The city of Boonville is doing its part to combat COVID-19 on a daily basis.

After a statewide stay at home order by Missouri Governor Mike Parson on April 6, Boonville City Administrator Kate Fjell said the city has mandated split shifts for its 86 employees.

Moving to split shifts temporarily will help keep city services operational, City Manager Kate Fjell said.

“If someone were to come down with an illness or test positive, or other people had to go in quarantine hopefully the office would still be able to remain open,” she said.

The city has not had to face that issue yet. Decisions will depend on advice from the Cooper County Public Health Center.

Parson’s executive order, which runs through April 24, dictates all non-essential employees must stay at home during this three week period.

The split shifts will continue into May but like everyone else, they are taking it day by day and week by week, Fjell said.

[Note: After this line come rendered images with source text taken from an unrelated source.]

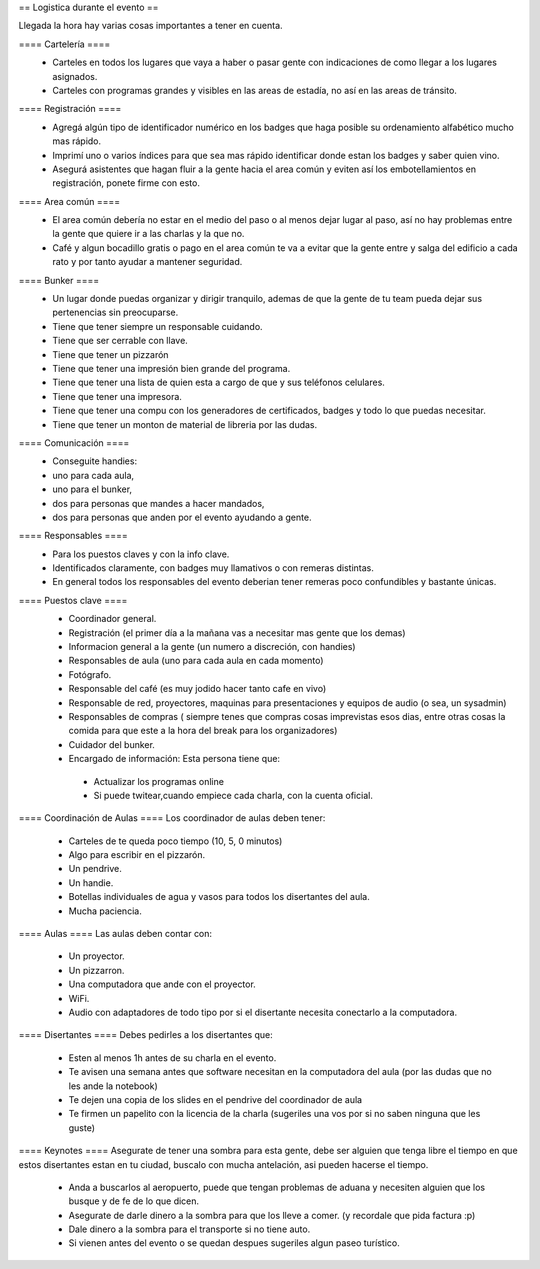 == Logistica durante el evento ==

Llegada la hora hay varias cosas importantes a tener en cuenta.

==== Cartelería ====
 * Carteles en todos los lugares que vaya a haber o pasar gente con indicaciones de como llegar a los lugares asignados.
 * Carteles con programas grandes y visibles en las areas de estadía, no así en las areas de tránsito.

==== Registración ====
 * Agregá algún tipo de identificador numérico en los badges que haga posible su ordenamiento alfabético mucho mas rápido.
 * Imprimí uno o varios índices para que sea mas rápido identificar donde estan los badges y saber quien vino.
 * Asegurá asistentes que hagan fluir a la gente hacia el area común y eviten así los embotellamientos en registración, ponete firme con esto.



==== Area común ====
 * El area común debería no estar en el medio del paso o al menos dejar lugar al paso, así no hay problemas entre la gente que quiere ir a las charlas y la que no.
 * Café y algun bocadillo gratis o pago en el area común te va a evitar que la gente entre y salga del edificio a cada rato y por tanto ayudar a mantener seguridad.

==== Bunker ====
 * Un lugar donde puedas organizar y dirigir tranquilo, ademas de que la gente de tu team pueda dejar sus pertenencias sin preocuparse.
 * Tiene que tener siempre un responsable cuidando.
 * Tiene que ser cerrable con llave.
 * Tiene que tener un pizzarón
 * Tiene que tener una impresión bien grande del programa.
 * Tiene que tener una lista de quien esta a cargo de que y sus teléfonos celulares.
 * Tiene que tener una impresora.
 * Tiene que tener una compu con los generadores de certificados, badges y todo lo que puedas necesitar.
 * Tiene que tener un monton de material de libreria por las dudas.

==== Comunicación ====
 * Conseguite handies: 

 * uno para cada aula, 
 * uno para el bunker, 
 * dos para personas que mandes a hacer mandados, 
 * dos para personas que anden por el evento ayudando a gente.



==== Responsables ====
 * Para los puestos claves y con la info clave.
 * Identificados claramente, con badges muy llamativos o con remeras distintas.
 * En general todos los responsables del evento deberian tener remeras poco confundibles y bastante únicas.

==== Puestos clave ====
 * Coordinador general.
 * Registración (el primer día a la mañana vas a necesitar mas gente que los demas)
 * Informacion general a la gente (un numero a discreción, con handies)
 * Responsables de aula (uno para cada aula en cada momento)
 * Fotógrafo.
 * Responsable del café (es muy jodido hacer tanto cafe en vivo)
 * Responsable de red, proyectores, maquinas para presentaciones y equipos de audio (o sea, un sysadmin)
 * Responsables de compras ( siempre tenes que compras cosas imprevistas esos dias, entre otras cosas la comida para que este a la hora del break para los organizadores)
 * Cuidador del bunker.
 * Encargado de información: Esta persona tiene que:
  * Actualizar los programas online
  * Si puede twitear,cuando empiece cada charla, con la cuenta oficial.



==== Coordinación de Aulas ====
Los coordinador de aulas deben tener:
 * Carteles de te queda poco tiempo (10, 5, 0 minutos)
 * Algo para escribir en el pizzarón.
 * Un pendrive.
 * Un handie.
 * Botellas individuales de agua y vasos para todos los disertantes del aula.
 * Mucha paciencia.

==== Aulas ====
Las aulas deben contar con:
 * Un proyector.
 * Un pizzarron.
 * Una computadora que ande con el proyector.
 * WiFi.
 * Audio con adaptadores de todo tipo por si el disertante necesita conectarlo a la computadora.

==== Disertantes ====
Debes pedirles a los disertantes que:
 * Esten al menos 1h antes de su charla en el evento.
 * Te avisen una semana antes que software necesitan en la computadora del aula (por las dudas que no les ande la notebook)
 * Te dejen una copia de los slides en el pendrive del coordinador de aula
 * Te firmen un papelito con la licencia de la charla (sugeriles una vos por si no saben ninguna que les guste)

==== Keynotes ====
Asegurate de tener una sombra para esta gente, debe ser alguien que tenga libre el tiempo en que estos disertantes estan en tu ciudad, buscalo con mucha antelación, asi pueden hacerse el tiempo.
 * Anda a buscarlos al aeropuerto, puede que tengan problemas de aduana y necesiten alguien que los busque y de fe de lo que dicen.
 * Asegurate de darle dinero a la sombra para que los lleve a comer. (y recordale que pida factura :p)
 * Dale dinero a la sombra para el transporte si no tiene auto.
 * Si vienen antes del evento o se quedan despues sugeriles algun paseo turístico.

“We’ll see as we approach the end of April and where we are with the spread of COVID-19, and where we are with the governor’s stay at home order,” she said. “Whatever is happening with the Cooper County Public Health Center we’ll kind of go by that.”

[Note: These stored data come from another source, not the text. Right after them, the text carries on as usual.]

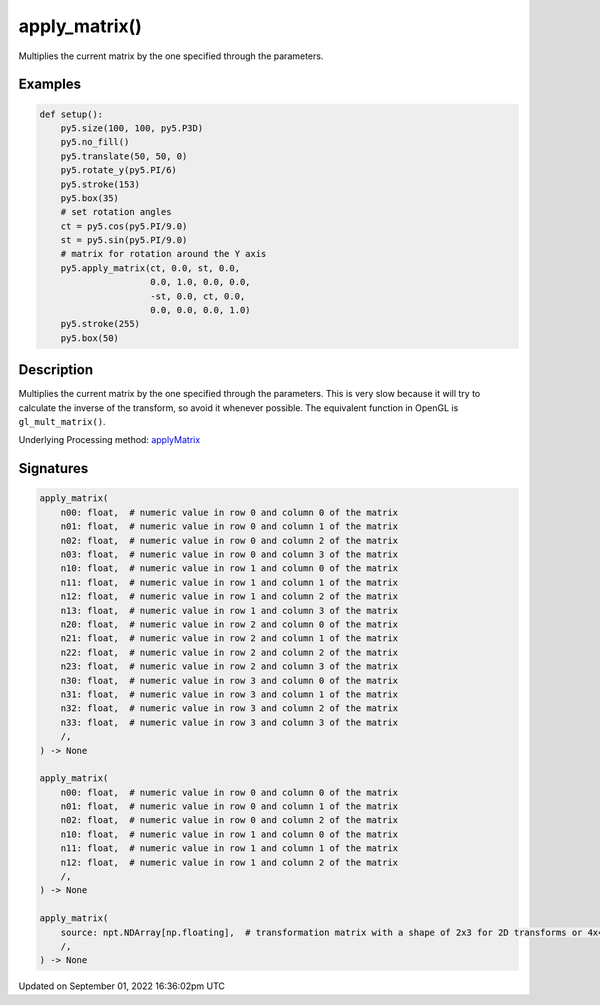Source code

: apply_matrix()
==============

Multiplies the current matrix by the one specified through the parameters.

Examples
--------

.. raw:: html

    <div class="example-table">

.. raw:: html

    <div class="example-row"><div class="example-cell-image">

.. image:: /images/reference/Sketch_apply_matrix_0.png
    :alt: example picture for apply_matrix()

.. raw:: html

    </div><div class="example-cell-code">

.. code:: python

    def setup():
        py5.size(100, 100, py5.P3D)
        py5.no_fill()
        py5.translate(50, 50, 0)
        py5.rotate_y(py5.PI/6)
        py5.stroke(153)
        py5.box(35)
        # set rotation angles
        ct = py5.cos(py5.PI/9.0)
        st = py5.sin(py5.PI/9.0)
        # matrix for rotation around the Y axis
        py5.apply_matrix(ct, 0.0, st, 0.0,
                         0.0, 1.0, 0.0, 0.0,
                         -st, 0.0, ct, 0.0,
                         0.0, 0.0, 0.0, 1.0)
        py5.stroke(255)
        py5.box(50)

.. raw:: html

    </div></div>

.. raw:: html

    </div>

Description
-----------

Multiplies the current matrix by the one specified through the parameters. This is very slow because it will try to calculate the inverse of the transform, so avoid it whenever possible. The equivalent function in OpenGL is ``gl_mult_matrix()``.

Underlying Processing method: `applyMatrix <https://processing.org/reference/applyMatrix_.html>`_

Signatures
----------

.. code:: python

    apply_matrix(
        n00: float,  # numeric value in row 0 and column 0 of the matrix
        n01: float,  # numeric value in row 0 and column 1 of the matrix
        n02: float,  # numeric value in row 0 and column 2 of the matrix
        n03: float,  # numeric value in row 0 and column 3 of the matrix
        n10: float,  # numeric value in row 1 and column 0 of the matrix
        n11: float,  # numeric value in row 1 and column 1 of the matrix
        n12: float,  # numeric value in row 1 and column 2 of the matrix
        n13: float,  # numeric value in row 1 and column 3 of the matrix
        n20: float,  # numeric value in row 2 and column 0 of the matrix
        n21: float,  # numeric value in row 2 and column 1 of the matrix
        n22: float,  # numeric value in row 2 and column 2 of the matrix
        n23: float,  # numeric value in row 2 and column 3 of the matrix
        n30: float,  # numeric value in row 3 and column 0 of the matrix
        n31: float,  # numeric value in row 3 and column 1 of the matrix
        n32: float,  # numeric value in row 3 and column 2 of the matrix
        n33: float,  # numeric value in row 3 and column 3 of the matrix
        /,
    ) -> None

    apply_matrix(
        n00: float,  # numeric value in row 0 and column 0 of the matrix
        n01: float,  # numeric value in row 0 and column 1 of the matrix
        n02: float,  # numeric value in row 0 and column 2 of the matrix
        n10: float,  # numeric value in row 1 and column 0 of the matrix
        n11: float,  # numeric value in row 1 and column 1 of the matrix
        n12: float,  # numeric value in row 1 and column 2 of the matrix
        /,
    ) -> None

    apply_matrix(
        source: npt.NDArray[np.floating],  # transformation matrix with a shape of 2x3 for 2D transforms or 4x4 for 3D transforms
        /,
    ) -> None

Updated on September 01, 2022 16:36:02pm UTC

If, by the end of may, stay-at-home orders are lifted, then the city will return to regular hours. The split shifts are referred to as “Team A” and “Team B.”

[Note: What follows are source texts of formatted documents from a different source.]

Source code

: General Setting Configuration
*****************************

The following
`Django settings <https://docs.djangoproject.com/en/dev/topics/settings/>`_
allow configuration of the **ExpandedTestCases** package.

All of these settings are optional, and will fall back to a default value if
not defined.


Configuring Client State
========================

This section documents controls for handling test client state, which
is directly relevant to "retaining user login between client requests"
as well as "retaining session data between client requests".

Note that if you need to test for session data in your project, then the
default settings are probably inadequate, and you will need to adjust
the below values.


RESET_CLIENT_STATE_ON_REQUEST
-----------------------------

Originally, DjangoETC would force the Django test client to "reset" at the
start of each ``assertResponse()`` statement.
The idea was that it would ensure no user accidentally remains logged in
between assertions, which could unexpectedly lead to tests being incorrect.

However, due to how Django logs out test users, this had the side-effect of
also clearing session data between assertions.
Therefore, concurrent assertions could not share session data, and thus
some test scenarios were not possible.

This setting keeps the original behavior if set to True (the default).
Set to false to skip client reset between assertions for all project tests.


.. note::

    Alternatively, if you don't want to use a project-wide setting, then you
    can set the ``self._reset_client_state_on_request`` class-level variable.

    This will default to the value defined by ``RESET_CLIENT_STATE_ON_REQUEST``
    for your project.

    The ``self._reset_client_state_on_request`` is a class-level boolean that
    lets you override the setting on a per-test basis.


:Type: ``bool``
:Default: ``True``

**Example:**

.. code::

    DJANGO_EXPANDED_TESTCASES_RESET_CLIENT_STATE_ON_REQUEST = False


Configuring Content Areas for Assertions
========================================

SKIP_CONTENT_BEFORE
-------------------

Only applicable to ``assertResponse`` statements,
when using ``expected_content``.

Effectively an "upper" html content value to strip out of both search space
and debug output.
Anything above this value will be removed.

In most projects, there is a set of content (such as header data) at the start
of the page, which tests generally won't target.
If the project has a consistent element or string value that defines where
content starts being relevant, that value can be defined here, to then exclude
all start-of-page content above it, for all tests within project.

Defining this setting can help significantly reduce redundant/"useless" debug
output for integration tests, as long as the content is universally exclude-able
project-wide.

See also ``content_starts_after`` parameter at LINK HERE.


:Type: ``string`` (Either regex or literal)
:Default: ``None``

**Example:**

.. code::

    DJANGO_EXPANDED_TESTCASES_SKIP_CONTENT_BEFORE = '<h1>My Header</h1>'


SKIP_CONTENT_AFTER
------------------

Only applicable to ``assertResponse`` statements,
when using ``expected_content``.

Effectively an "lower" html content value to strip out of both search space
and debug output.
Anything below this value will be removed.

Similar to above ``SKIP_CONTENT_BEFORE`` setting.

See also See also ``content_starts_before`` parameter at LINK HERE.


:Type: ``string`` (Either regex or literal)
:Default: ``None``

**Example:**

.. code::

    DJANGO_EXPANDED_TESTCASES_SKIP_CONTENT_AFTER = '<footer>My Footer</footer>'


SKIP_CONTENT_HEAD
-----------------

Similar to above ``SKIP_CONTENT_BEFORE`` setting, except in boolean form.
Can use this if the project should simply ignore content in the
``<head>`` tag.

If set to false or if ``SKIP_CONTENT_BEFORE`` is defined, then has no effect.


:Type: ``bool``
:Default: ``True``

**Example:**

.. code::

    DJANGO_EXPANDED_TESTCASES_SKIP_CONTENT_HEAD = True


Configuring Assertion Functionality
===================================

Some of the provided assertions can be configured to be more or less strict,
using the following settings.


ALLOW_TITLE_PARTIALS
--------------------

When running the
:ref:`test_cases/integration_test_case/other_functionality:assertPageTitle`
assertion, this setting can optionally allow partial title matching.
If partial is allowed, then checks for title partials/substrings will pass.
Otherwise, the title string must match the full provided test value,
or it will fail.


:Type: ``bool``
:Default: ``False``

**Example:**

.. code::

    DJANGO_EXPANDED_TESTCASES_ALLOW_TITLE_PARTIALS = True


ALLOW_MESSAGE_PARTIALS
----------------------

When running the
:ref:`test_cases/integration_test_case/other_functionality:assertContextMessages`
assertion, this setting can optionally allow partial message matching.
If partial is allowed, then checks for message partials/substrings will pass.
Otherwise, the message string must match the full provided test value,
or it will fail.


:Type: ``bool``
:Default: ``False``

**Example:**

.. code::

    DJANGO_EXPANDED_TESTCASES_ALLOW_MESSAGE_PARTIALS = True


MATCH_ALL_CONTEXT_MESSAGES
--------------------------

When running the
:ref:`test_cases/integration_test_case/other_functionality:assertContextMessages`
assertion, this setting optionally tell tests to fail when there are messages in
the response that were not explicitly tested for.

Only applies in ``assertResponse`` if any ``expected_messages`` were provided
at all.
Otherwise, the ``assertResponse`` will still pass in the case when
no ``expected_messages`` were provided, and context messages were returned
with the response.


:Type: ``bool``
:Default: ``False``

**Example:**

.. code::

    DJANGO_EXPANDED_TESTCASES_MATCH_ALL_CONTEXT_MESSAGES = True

Fjell was first trying to cycle with payroll and council meetings. She was able to figure out the scheduling. Work weeks start on Wednesdays now, with Team A working Wednesday through Thursday, off the weekend, then Monday and Tuesday. Team B then works the Wednesday through Friday, weekend off, and Monday Tuesday.

"So it ends up being five days on and five days off,” Fjell said. “It’s just split by the weekend and again that just accommodates payroll and city council work.”

With approximately 40 employees working at a time, it impacts the bigger offices and the police department. Routine items are more difficult to accomplish, Fjell said.

“The police and fire departments didn’t have to adjust their shifts as much because of the way their hours are,” she said.

The police department work 12-hour shifts and the fire department 24. The city has to make sure the fire department is continuing to do their shifts and that it is diligent about cleaning during the shift.

“Our effort is to keep us from potentially cross contaminating or having multiple offices,” Fjell said.

The good news is that all city employees will be getting paid leave and still getting paid for 40 hours a week. Fjell said at this time that seemed like the fair thing to do.

But there is still the question as to how much revenue the city will lose during this time. It likely will have an impact on the city as sales tax reports are only available through February right now, Fjell said.

“It’s likely going to take a little bit to see what we’re losing and I fully anticipate there being conversations at the council level with how to address revenue in the coming months,” Fjell said.

The city’s fiscal year started April 1 and impacts will not likely be known until the city enters its second quarter.

There are limitations to doing split shifts. With the population a little over 8,000, Fjell said the departments are doing the best they can. The city pool, for example, usually has five employees preparing it for season. Due to split shifts, that number is now two or three. There are a lot of questions about when the pool will be open, as well.

Larger projects have taken a backseat for now because there is not enough staff.

“As far as department heads, we’re not all working on the same days so sometimes the transition is not as smooth as we would like it to be,” Fjell said.

The city does not want to close streets longer to do a project that can only have two people working on it instead of four or five, she said. So, the streets departmen is going to fill potholes while larger street repair projects will have to wait.

Even with smaller crews, department heads are doing a fantastic job of directing everyone and getting people where they need to be, Fjell said.

The city will also continue to watch the impact on people being able to pay their water bill and sanitation bills, especially for people who might be losing jobs.The city is continuing to investigate avenues to allow for that, Fjell said.

“We’re not shutting anyone’s water off so we’ll continue that,” she said.

City staff will have to look at some other bill pay policies to adjust for those who have lost income. They are researching what other communities have done.

The 10 people or fewer mandate from Parson is making things a little difficult with regard to city staff, but the split shifts are helping.

The police department has Team A cars and Team B cars so they are not mixed up. This arrangement is in case someone came down with COVID-19. Another person wouldn’t be getting in the car unexpectedly, she said.

“To the extent possible, we’re trying our best to keep our social distance,” Fjell said. “I know it’s not ideal and it’s not always possible, but we’re just trying to be as careful as we can, and luckily in the office themselves, we’re pretty spread out anyways.”

If and employee does contract the new coronavirus, the city will reach out to the health center to find out what needs to be done in terms of who would need to go in quarantine.

“I think we’ll just have that conversation with Melanie directly [if] it occurs,” Fjell said.